### Text block
──────

University of Warsaw
Our life has, in spite of the guarantee of various types of freedom, certain pre-imposed limitations, assumptions and rules which are highly improbable to influence. One such pre-imposed limitation is the law, which, by surrounding us every day, sets moral boundaries, orders, prohibits or advises us.The situation changes when it is broken. In this case, the “favorable” roles it plays for us take the form of punishments and sanctions for not obeying it. A very difficult and no less troubling question is: why do such situations occur at all? Arriving at an unambiguous and truthful answer to this question would undoubtedly turn the world upside down. Just try to imagine our world free of crime. Despite the fact that such a situation is ruled out by evolutionary algorithms (e.g. the evolution of trust), which show how little it takes to introduce society to mutual dishonesty, it is certainly possible to reduce disorderly behavior as evidenced by the differences in crime rates between countries and continents. That being said, what could be the reason for breaking the law? In order to answer this question, we can focus on the other side of the issue: Why do people obey the laws that apply to them? On one hand, it is caused by an aversion to the risk of receiving punishment for their actions. More important for us in this analysis is that it is also caused by the perception of the legal system as an authority and, consequently, respect and trust in it. Especially today, the relationship of trust in the legal system and behavior in accordance with its rules is noticeable, given the situation in Ukraine and Russia. According to the article Trust in Justice: Topline Results from the Round 5 of the European Social Survey, existing evidence suggests that perceptions of legality may be a stronger predictor of behavior in accordance with the law than perceptions of deterrence risk. With that in mind, I will focus in this paper on finding out if there are any relationships between trust in legal system and other factors included in European Social Survey data (round 2016).

──────

Collection entries:
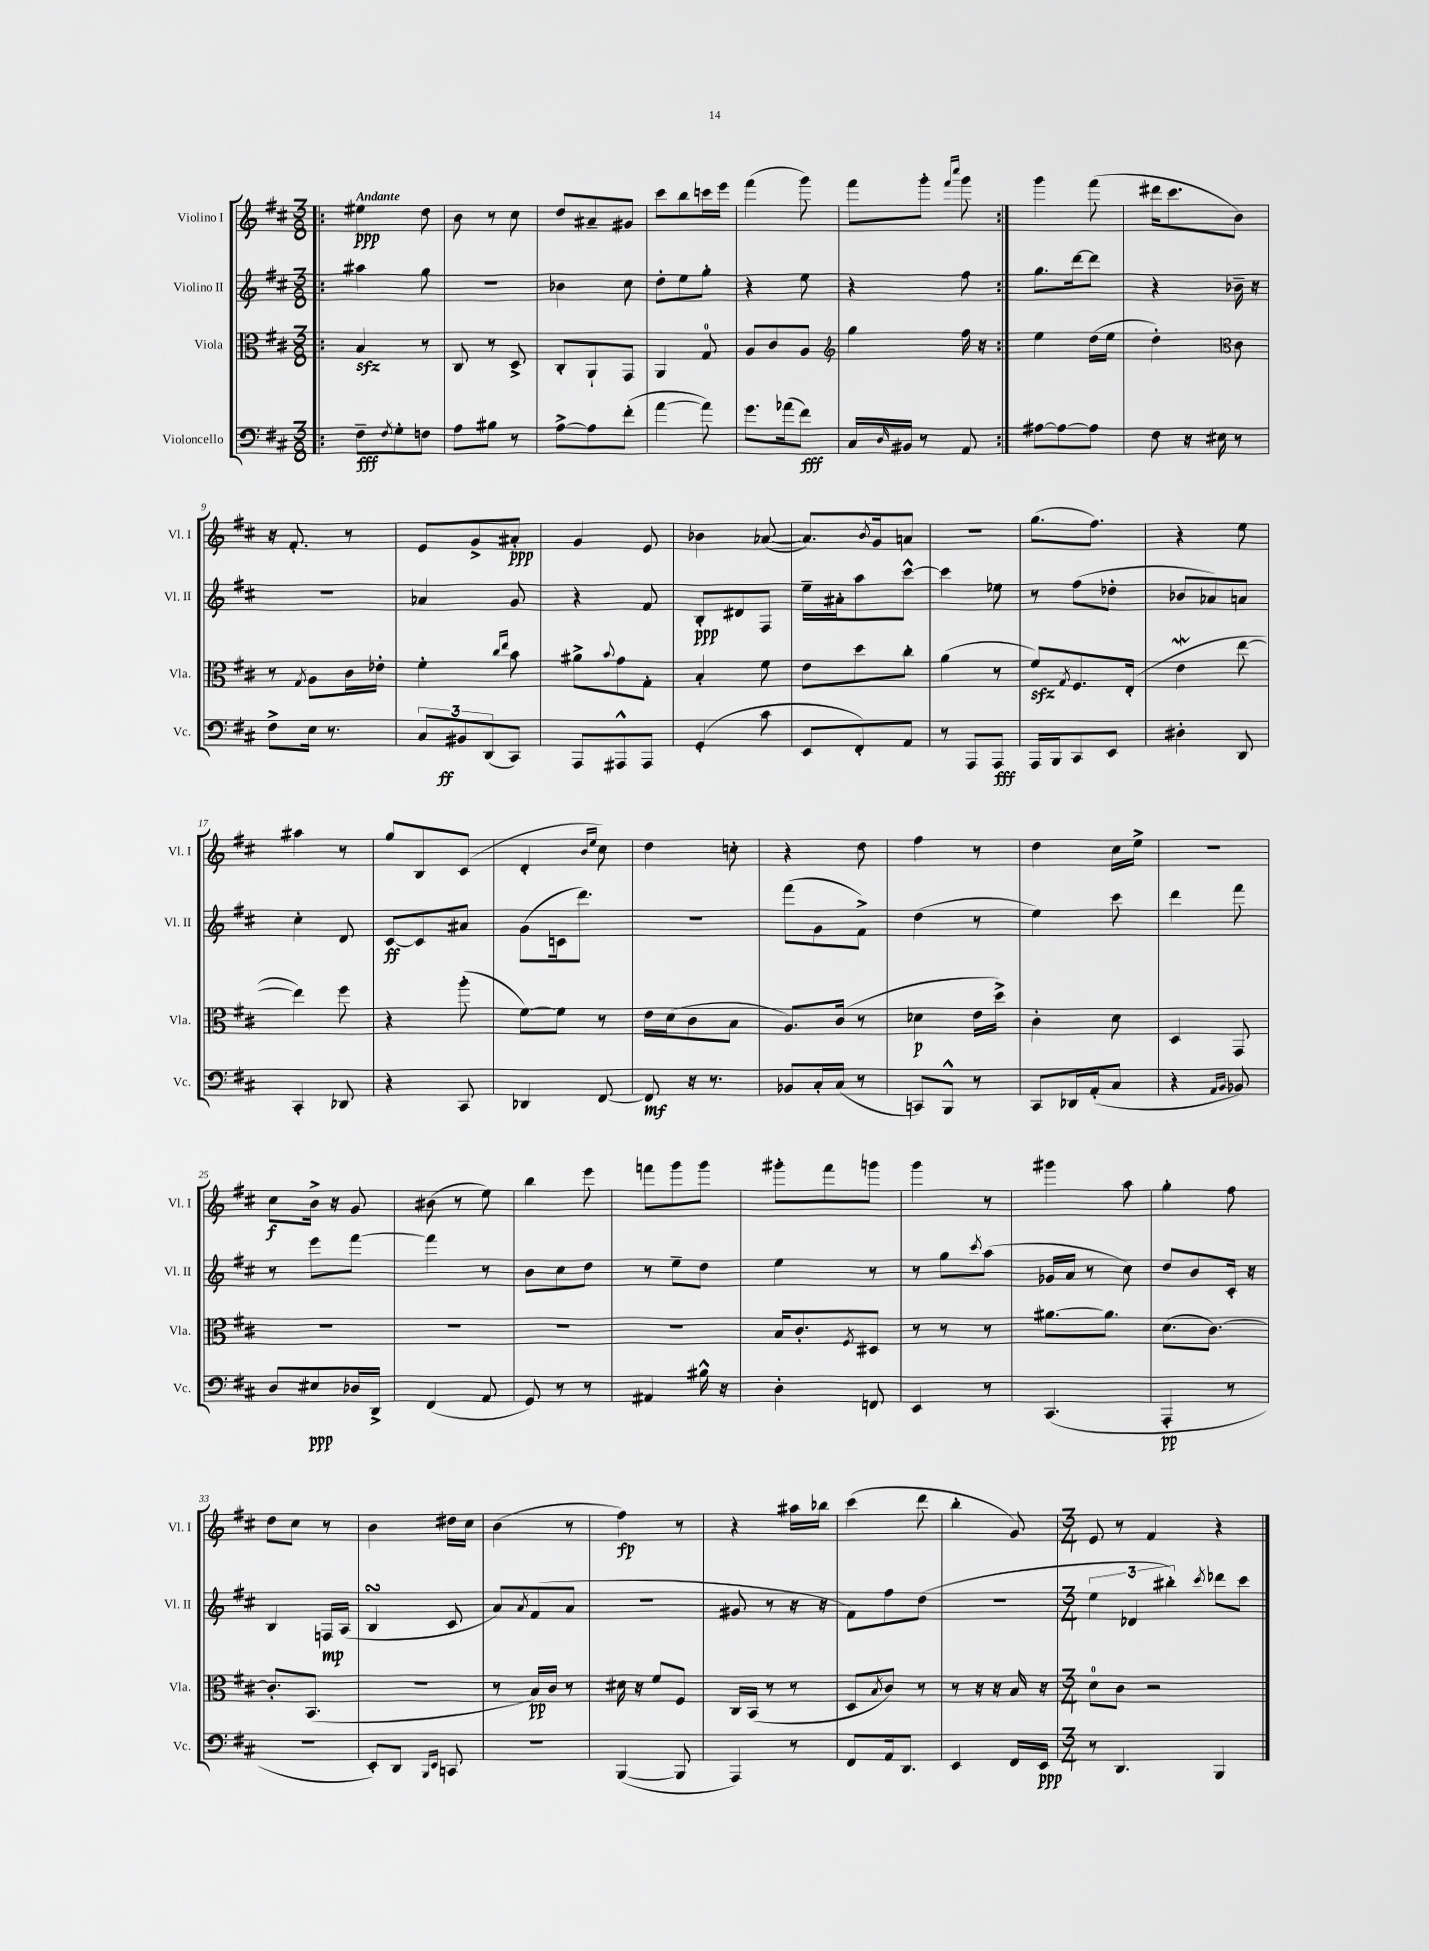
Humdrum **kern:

**kern	**kern	**kern	**kern
*staff4	*staff3	*staff2	*staff1
*clefF4	*clefC3	*clefG2	*clefG2
*k[f#c#]	*k[f#c#]	*k[f#c#]	*k[f#c#]
*M3/8	*M3/8	*M3/8	*M3/8
=!|:	=!|:	=!|:	=!|:
8F#~	4B	4aa#	4ee#
8qF#	.	.	.
8G'	.	.	.
8F	8r	8gg	8dd
=	=	=	=
8A	8C#	4.r	8b
8B#	8r	.	8r
8r	8D^	.	8cc#
=	=	=	=
[8A^	8C#'	4b-	8dd
8A]	8AA`	.	8a#~
(8f#'	8GG	8cc#	8g#
=	=	=	=
[4a	4AA	8dd'	8ccc#
.	.	8ee	8bb
8a])	8G	8gg'	16ccc
.	.	.	16eee
=	=	=	=
8.g	8A	4r	(4fff#
.	8c#	.	.
(16a-	.	.	.
8f#)	8A	8ee	8ggg)
=	=	=	=
*	*clefG2	*	*
16C#	4gg	4r	8fff#
16qqD	.	.	.
16BB#	.	.	.
8r	.	.	8ggg'
.	.	.	16qqfff#
.	.	.	16qqcccc#
8AA	16ff#	8ff#	8ggg
.	16r	.	.
=:|!	=:|!	=:|!	=:|!
[8A#	4ee	8.gg	4ggg
8A#_	.	.	.
.	.	[16ddd	.
8A#]	(16dd	8ddd]	(8fff#
.	16ee	.	.
=	=	=	=
8F#	4dd')	4r	16ddd#
.	.	.	8.ccc#
16r	.	.	.
16E#	.	.	.
*	*clefC3	*	*
8r	8c#	16b-~	8b)
.	.	16r	.
=	=	=	=
8F#^	8r	4.r	16r
.	.	.	8.f#'
.	8qG	.	.
16E	8A	.	.
8.r	.	.	.
.	16c#	.	8r
.	16e-'	.	.
=	=	=	=
12C#	4f#'	4a-	8e
12BB#	.	.	.
.	.	.	8g^
(12DD	.	.	.
.	16qqcc#	.	.
.	16qqee	.	.
8CC#)	8b	8g	8a#'
=	=	=	=
8AAA	8a#^	4r	4g
.	8qqb	.	.
8AAA#^^	8g	.	.
8AAA#	8G'	8f#	8e
=	=	=	=
(4GG'	4B'	8B'	4b-
.	.	8d#	.
8c#	8f#	8F#	([8a-
=	=	=	=
8EE	8e	16ee~	8.a-])
.	.	16a#'	.
8FF#')	8dd	8aa	.
.	.	.	8qb
.	.	.	16g
8AA	8cc#'	[8ccc#^^	8a
=	=	=	=
8r	(4a	4ccc#]	4.r
8AAA	.	.	.
8AAA	8r	8ee-	.
=	=	=	=
16AAA	8f#)	8r	(8.gg
16BBB	.	.	.
.	8qG	.	.
8CC#	8.F#	(8ff#	.
.	.	.	8.ff#)
8EE	.	8dd-'	.
.	(16E'	.	.
=	=	=	=
4D#'	4e	8b-	4r
.	.	8a-)	.
8DD	[8ee	8a	8ee
=	=	=	=
4CC#'	4ee])	4cc#'	4aa#
8DD-	8ff#	8d	8r
=	=	=	=
4r	4r	[8c#	8gg
.	.	8c#]	8B
8CC#	(8aa'	8a#	(8c#
=	=	=	=
4DD-	[8f#)	(8g	4d'
.	8f#]	16c	.
.	.	8.ddd)	.
.	.	.	16qqb
.	.	.	16qqee
[8FF#	8r	.	8cc#)
=	=	=	=
8FF#]	16e	4.r	4dd
.	(16d	.	.
16r	8c#	.	.
8.r	.	.	.
.	8B	.	8cc'
=	=	=	=
8BB-	8.A)	(8fff#	4r
16C#'	.	8g	.
(16C#	(16c#	.	.
8r	8r	8f#^)	8dd
=	=	=	=
8CC)	4d-	(4dd	4ff#
8BBB^^	.	.	.
8r	16e	8r	8r
.	16dd^)	.	.
=	=	=	=
8CC#	4c#'	4ee)	4dd
16DD-	.	.	.
(16AA'	.	.	.
8C#	8d	8ccc#	16cc#
.	.	.	16ee^
=	=	=	=
4r	4D	4ddd	4.r
16qqAA	.	.	.
16qqBB	.	.	.
8BB-)	8GG	8fff#	.
=	=	=	=
8D	4.r	8r	8cc#
8E#	.	8eee	16b^
.	.	.	16r
16D-	.	[8fff#	8g
16DD^	.	.	.
=	=	=	=
(4FF#	4.r	4fff#]	(8b#
.	.	.	8r
8AA	.	8r	8ee)
=	=	=	=
8GG)	4.r	8b	4bb
8r	.	8cc#	.
8r	.	8dd	8eee
=	=	=	=
4AA#	4.r	8r	8fff
.	.	8ee~	8ggg
16B#^^	.	8dd	8ggg
16r	.	.	.
=	=	=	=
4D'	16B	4ee	8ggg#'
.	8.c#'	.	.
.	.	.	8fff#
.	8qF#	.	.
8FF	8D#	8r	8ggg
=	=	=	=
4EE	8r	8r	4ggg
.	8r	8gg	.
.	.	8qccc#	.
8r	8r	(8aa	8r
=	=	=	=
(4.CC#	[8.a#	16g-	4ggg#
.	.	16a	.
.	.	8r	.
.	8.a#]	.	.
.	.	8cc#)	8aa
=	=	=	=
4AAA'	(8.d	8dd	4gg'
.	.	8b	.
.	[8.c#)	.	.
8r	.	16c#'	8ff#
.	.	16r	.
=	=	=	=
4.r	8.c#']	4B	8dd
.	.	.	8cc#
.	(8.BB	.	.
.	.	16F	8r
.	.	(16A	.
=	=	=	=
8EE')	4.r	4B	4b
8DD	.	.	.
16qqBBB	.	.	.
16qqEE	.	.	.
8CC	.	8c#	16dd#
.	.	.	16cc#
=	=	=	=
4.r	8r	8a)	(4b
.	.	8qa	.
.	16B)	(8f#	.
.	16c#	.	.
.	8r	8a	8r
=	=	=	=
([4BBB	16d#	4.r	4ff#)
.	16r	.	.
.	8f#	.	.
8BBB]	8F#	.	8r
=	=	=	=
4AAA)	16C#	8g#	4r
.	(16BB	.	.
.	8r	8r	.
8r	8r	16r	16aa#
.	.	16r	16bb-
=	=	=	=
8FF#	8D	8f#)	(4ccc#
.	8qB	.	.
16AA	8c#)	8ff#	.
8.DD	.	.	.
.	8r	(8dd	8ddd
=	=	=	=
4EE	8r	4.r	4bb'
.	16r	.	.
.	16r	.	.
16FF#	16B	.	8g)
16EE	16r	.	.
=	=	=	=
*M3/4	*M3/4	*M3/4	*M3/4
8r	8d	6ee	8e
4.DD	8c#	.	8r
.	.	6d-	.
.	2r	.	4f#
.	.	6bb#')	.
.	.	8qccc#	.
4BBB	.	8ddd-	4r
.	.	8ccc#	.
==	==	==	==
*-	*-	*-	*-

──────

### Brief 1
In the text on trust in the legal system, what may be a stronger predictor of law-abiding behavior than perceptions of deterrence risk?
### Brief 2
Pick up the text on trust in the legal system after its final sentence and keep writing.

### Answer 1
Perceptions of legality.

### Answer 2
library(readr)
library(knitr)
library(clusterSim)
library(psych)
library(factoextra)
library(gridExtra)
library(corrplot)
library(FactoMineR)
library(fpc)
library(stringr)
library(corrplot)
library(hopkins)
Data was gathered by ESS in 2016. They surveyed randomly chosen people from 23 countries. Data consisted of 534 columns and 44 387 observations. For the purpose of this analysis, only numerical data with valid responses was taken into consideration. By cleaning the data, many observations were removed and/or transformed:
essdta <- read.csv("ESS8e02.1_F1.csv", header=TRUE, sep=";")
essdtanew <- data.frame(essdta[,c("trstlgl","ctzcntr","dscrgrp","hinctnta","gndr","eduyrs","trstplc","trstprl","trstplt","agea","psppsgva","actrolga","cptppola","psppipla","nwspol","netustm","cntry","ppltrst","pplfair","pplhlp","polintr","trstprt","trstep","trstun","vote","contplt","wrkprty","wrkorg","badge","sgnptit","pbldmn","bctprd","pstplonl","clsprty","prtdgcl","lrscale","stflife","stfeco","stfgov", "stfdem","stfedu","stfhlth","gincdif")])
countries_lbls <- essdtanew[,17]
rm(essdta)
essdtanew <- na.omit(essdtanew)
for (i in 1:ncol(essdtanew)){
if(i %in% c(1,4,6,7,8,9,10,18,19,20,22:24,36:42)) {essdtanew <- essdtanew[essdtanew[,i]!="99"&essdtanew[,i]!="88"&essdtanew[,i]!="77"&essdtanew[,i]!="999",]}
if(i %in% c(2,3,5,11:14,21,25:34,43)) {essdtanew <- essdtanew[essdtanew[,i]!="7"&essdtanew[,i]!="8"&essdtanew[,i]!="9",]}
if(i == 25) {essdtanew <- essdtanew[essdtanew[,i]!="7"&essdtanew[,i]!="8"&essdtanew[,i]!="9"&essdtanew[,i]!="3",]}
if(i %in% c(15,16,17)) {essdtanew <- essdtanew[essdtanew[,i]!="7777"&essdtanew[,i]!="8888"&essdtanew[,i]!="9999"&essdtanew[,i]!="6666",]}
if(i == 35) {essdtanew <- essdtanew[essdtanew[,i]!="7"&essdtanew[,i]!="8"&essdtanew[,i]!="9"&essdtanew[,i]!="6",]}
}
essdtanew$eduyrs2 <- essdtanew$eduyrs
essdtanew$eduyrs <- ifelse(essdtanew$eduyrs>13,1,0)
The final size of the dataset was following: columns: 41 rows: 9367
Ordinal data on scale 0-10 (type = discrete, format = numeric):
Dependent variable:
trstlgl - trust in the legal system (0: complete distrust, 10:complete trust)
Analogically:
trstplc (trust in police),
trstprl (trust in parliament),
trstplt (trust in politicians),
ppltrst (trust in people),
pplfair (people are fair),
pplhlp (people help),
trstprt (trust in political parties),
trstep (trust in European Parliament),
trstun (trust in United Nations)
lrscale (0- left, 10- right (political views))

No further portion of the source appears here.